El 3-1 de la ‘U’ sobre Capiatá en Paraguay es tan bueno que parece un espejismo. O, corrijo, está muy cerca de serlo si no se calibra la dimensión del rival y las falencias que siguen sin desaparecer.

La crema empezó bien la Copa Libertadores, pero pasó demasiados apuros ante un cuadro ingenuote para defender y apenas voluntarioso para ir al frente. Descubrir sus bandas sin mayor pudor cuando se iba al ataque fue un movimiento que los paraguayos aplicaron sin pausa, como una letanía, en gran parte del primer tiempo. Esto permitió el festín de Gómez, quien con espacios puede ser un avión inalcanzable. Pese a un par de decisiones erradas, Alexi fue determinante en el trámite y en el arco contrario. Mostró rapidez, habilidad y confianza, características que rara vez suelen confluir en él.

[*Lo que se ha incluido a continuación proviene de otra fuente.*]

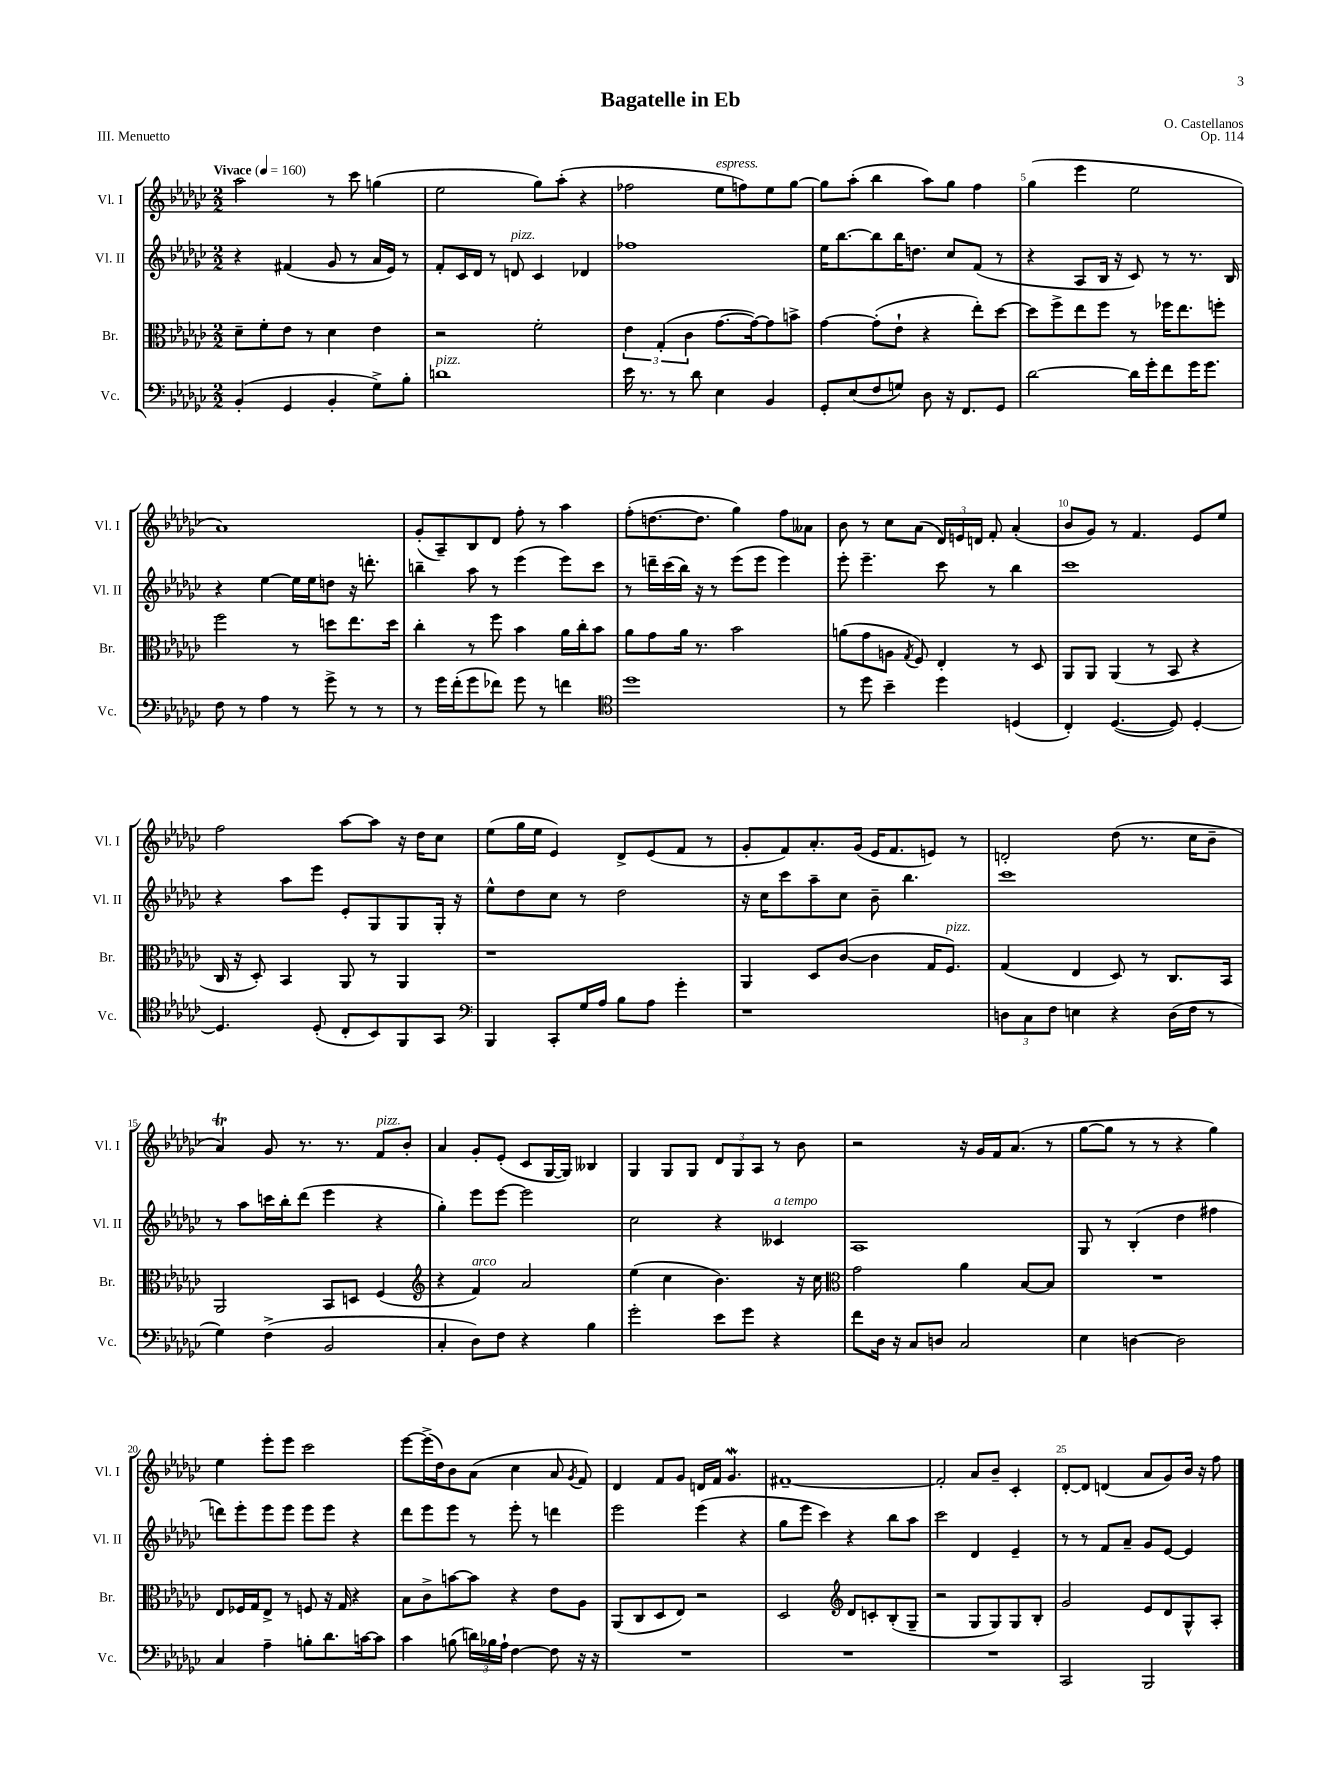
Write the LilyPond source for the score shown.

\header { title = "Bagatelle in Eb" composer = "O. Castellanos" opus = "Op. 114" piece = "III. Menuetto" }
<<
\new StaffGroup <<
\new Staff = "s0" \with { instrumentName = "Vl. I" shortInstrumentName = "Vl. I" } {
    \clef treble \key ges \major \numericTimeSignature \time 2/2 \tempo "Vivace" 4 = 160
    \autoBeamOff aes''2 r8 ces'''8 g''4( |
    ees''2 ges''8[) aes''8]-.( r4 |
    fes''2 ees''8[^\markup { \italic "espress." } f''8) ees''8 ges''8]~ |
    ges''8[ aes''8]-.( bes''4 aes''8[) ges''8] f''4 |
    ges''4( ees'''4 ees''2 |
    aes'1) |
    ges'8[-.( aes8--) bes8 des'8] f''8-. r8 aes''4 |
    f''8[-.( d''8.~ d''8.] ges''4) f''8[ aeses'8] |
    bes'8 r8 ces''8[ aes'8]( \tuplet 3/2 { des'16[) e'16 d'16] } f'8-. aes'4-.( |
    bes'8[ ges'8]) r8 f'4. ees'8[ ees''8] |
    f''2 aes''8[~ aes''8] r16 des''16[ ces''8] |
    ees''8[( ges''16 ees''16] ees'4) des'8[-> ees'8( f'8] r8 |
    ges'8[-. f'8) aes'8.-. ges'16]( ees'16[ f'8. e'8]) r8 |
    d'2-. des''8( r8. ces''16[ bes'8]-- |
    aes'4\trill) ges'8 r8. r8. f'8[^\markup { \italic "pizz." } bes'8]-. |
    aes'4 ges'8[-. ees'8]-.( ces'8[ ges16~ ges16]) beses4 |
    ges4 ges8[ ges8] \tuplet 3/2 { des'8[ ges8 aes8] } r8 bes'8 |
    r2 r16 ges'16[ f'16 aes'8.]( r8 |
    ges''8[~ ges''8] r8 r8 r4 ges''4) |
    ees''4 ees'''8[-. ees'''8] ces'''2 |
    ees'''8[~ ees'''16->( des''16) bes'8 aes'8]( ces''4 aes'8 \acciaccatura { ges'8 } f'8) |
    des'4 f'8[ ges'8] d'16[ f'16] ges'4.\mordent |
    fis'1~-- |
    fis'2-. aes'8[ bes'8]-- ces'4-. |
    des'8[~-. des'8] d'4( aes'8[ ges'8) bes'16] r16 f''8 \bar "|." |
}
\new Staff = "s1" \with { instrumentName = "Vl. II" shortInstrumentName = "Vl. II" } {
    \clef treble \key ges \major \numericTimeSignature \time 2/2
    \autoBeamOff r4 fis'4( ges'8 r8 aes'16[ ees'16]) r8 |
    f'8[-. ces'16 des'16] r8 d'8^\markup { \italic "pizz." } ces'4 des'4 |
    fes''1 |
    ees''16[ bes''8.~ bes''8 bes''16 d''8.] ces''8[ f'8]( r8 |
    r4 aes8[ bes16] r16 ces'8) r8 r8. bes16 |
    r4 ees''4~ ees''16[ ees''16 d''8] r16 d'''8.-. |
    b''4-- aes''8 r8 ees'''4( ees'''8[) ces'''8] |
    r8 d'''16[-- ces'''16( bes''16]) r16 r8 ees'''8[( ees'''8] ees'''4) |
    ees'''8-. ees'''4.-- ces'''8 r8 bes''4 |
    ces'''1 |
    r4 aes''8[ ees'''8] ees'8[-. ges8 ges8 ges16]-. r16 |
    ees''8[-^ des''8 ces''8] r8 des''2 |
    r16 ces''16[ ces'''8 aes''8-- ces''8] bes'8-- bes''4. |
    ces'''1 |
    r8 aes''8[ c'''16 bes''16-. des'''8]( ees'''4 r4 |
    ges''4-.) ees'''8[ ees'''8]~ ees'''2 |
    ces''2 r4 ceses'4^\markup { \italic "a tempo" } |
    aes1 |
    ges8 r8 bes4-.( des''4 fis''4 |
    d'''8[) ees'''8-. ees'''8 ees'''8] ees'''8[ ees'''8] r4 |
    des'''8[ ees'''8 ees'''8] r8 ees'''8-. r8 d'''4 |
    ees'''2 ees'''4( r4 |
    ges''8[ ees'''8] ces'''4) r4 bes''8[ aes''8] |
    ces'''2 des'4 ees'4-- |
    r8 r8 f'8[ aes'8]-- ges'8[ ees'8]~ ees'4 \bar "|." |
}
\new Staff = "s2" \with { instrumentName = "Br." shortInstrumentName = "Br." } {
    \clef alto \key ges \major \numericTimeSignature \time 2/2
    \autoBeamOff des'8[-- f'8-. ees'8] r8 des'4 ees'4 |
    r2 f'2-. |
    \tuplet 3/2 { ees'4 ges4-.( ces'4 } ges'8.[~ ges'16~) ges'8 b'8]-> |
    ges'4~ ges'8[-.( ees'8]-! r4 ees''8[-.) des''8]~ |
    des''8[ f''8-> ees''8 f''8] r8 fes''16[ ees''8. f''8]-. |
    f''2 r8 d''8[ ees''8. d''16] |
    ces''4-. r8 f''8 bes'4 aes'16[ ces''16-. bes'8] |
    aes'8[ ges'8 aes'16] r8. bes'2 |
    a'8[( ges'8 a8] \acciaccatura { ges8 } f8) ees4-. r8 des8 |
    aes,8[ aes,8] aes,4( r8 bes,8 r4 |
    ces16 r16 des8-.) bes,4 aes,8 r8 aes,4 |
    r1 |
    aes,4 des8[ ces'8]~( ces'4 ges16[ f8.]^\markup { \italic "pizz." }) |
    ges4( ees4 des8) r8 ces8.[ bes,16] |
    aes,2 bes,8[ d8] f4( |
    \clef treble r4 f'4^\markup { \italic "arco" }) aes'2 |
    ees''4( ces''4 bes'4.) r16 ces''16 |
    \clef alto ges'2 aes'4 bes8[~ bes8] |
    R1 |
    ees8[ fes16 ges16 ees8]-> r8 f8 r16 ges16 r4 |
    bes8[ ces'8-> b'8~ b'8] r4 ees'8[ aes8] |
    aes,8[( ces8 des8 ees8]) r2 |
    des2 \clef treble des'8[ c'8-. bes8-.( ges8]-- |
    r2 ges8[ ges8) ges8 bes8]-. |
    ges'2 ees'8[ des'8 ges8-^ aes8]-. \bar "|." |
}
\new Staff = "s3" \with { instrumentName = "Vc." shortInstrumentName = "Vc." } {
    \clef bass \key ges \major \numericTimeSignature \time 2/2
    \autoBeamOff bes,4-.( ges,4 bes,4-. ges8[->) bes8]-. |
    d'1^\markup { \italic "pizz." } |
    ees'16 r8. r8 des'8 ees4 bes,4 |
    ges,8[-. ees8( f8 g8]) des8 r16 f,8.[ ges,8] |
    des'2~ des'16[ ges'16-. f'8 ges'16 ges'8.] |
    f8 r8 aes4 r8 ges'8-> r8 r8 |
    r8 ges'16[ f'16-.( ges'8 fes'8]) ges'8 r8 f'4 |
    \clef tenor des''1 |
    r8 des''8 bes'4-- des''4 d4( |
    ces4-.) des4.~( des8) des4~-. |
    des4. des8-.( ces8[-. bes,8) f,8 ges,8] |
    \clef bass bes,,4 ces,8[-. ges16 aes16] bes8[ aes8] ges'4-. |
    r1 |
    \tuplet 3/2 { d8[ ces8 f8] } e4 r4 d16[( f16] r8 |
    ges4) f4->( bes,2 |
    ces4-. des8[) f8] r4 bes4 |
    ges'2-. ees'8[ ges'8] r4 |
    f'8[ des16] r16 ces8[ d8] ces2 |
    ees4 d4~ d2 |
    ces4 aes4-- b8[-. des'8. c'16~ c'8] |
    ces'4 b8( \tuplet 3/2 { d'16[) bes16 aes16]-! } f4~ f8 r16 r16 |
    R1 |
    R1 |
    R1 |
    ces,2 bes,,2 \bar "|." |
}
>>
>>
\layout { \context { \Score \override BarNumber.break-visibility = ##(#f #t #t) barNumberVisibility = #(every-nth-bar-number-visible 5) } }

En el mismo nivel anduvo Manicero, sabio para el traslado de la pelota, decidir cuándo retenerla e inteligente para la habilitación. Puso el tercero cuando el empate local parecía inminente. Tras el descuento de Gamarra, a los 69′, los guaraníes se fueron con todo ante una crema laxa hasta la desesperación.

La ‘U’ mostró los mismos errores de sus dos primeros partidos de la temporada: poco rigor en la marca en el medio y dos centrales que no terminan de comprenderse. Añadió un Cáceda dubitativo e incapaz de imponer su personalidad en el juego aéreo, y un Corzo asombrosamente irregular.

Vargas, por ahora, es una apelación a la nostalgia. Con la pelota es más lo que insinúa que lo que concreta, y sin ella es un fantasma en busca de un alma que se apiade de él. Si ya con ayuda suele pasar apuros,  Aguirre sudó frío mientras observaba los pesados desplazamientos de Juan Manuel ante los veloces y afortunadamente desprolijos jugadores paraguayos. La banda izquierda fue una puerta batiente para el ataque local, motivo de trabajo extra para Galliquio y Rodríguez.

¿Lo bueno? La eficacia ante la valla contraria. Ganar en años le ha hecho a la ‘U’ perder velocidad, lo que compensa con la experiencia de sus jugadores. La tranquilidad de Tejada para detener el balón, levantar la cabeza y servir a Manicero antes del tercero no fue un acto aislado. Es hechura de los años.

La esperanza es que con Figuera el equipo gane firmeza en el medio, pero los dolores de cabeza que da la banda izquierda no se calman con dos cajas de aspirinas. ¿Por qué no probar con Jerson Vásquez en lugar de Aguirre? ¿Vargas, con el estado físico que presenta, tiene que ser titular?

Aunque Capiatá es un equipo muy endeble, no existe club peruano que pueda mirar por encima a otro, sea quien sea. El triunfo fue bueno, la clasificación está muy cerca, pero la deuda en el juego persiste. Y no es poca.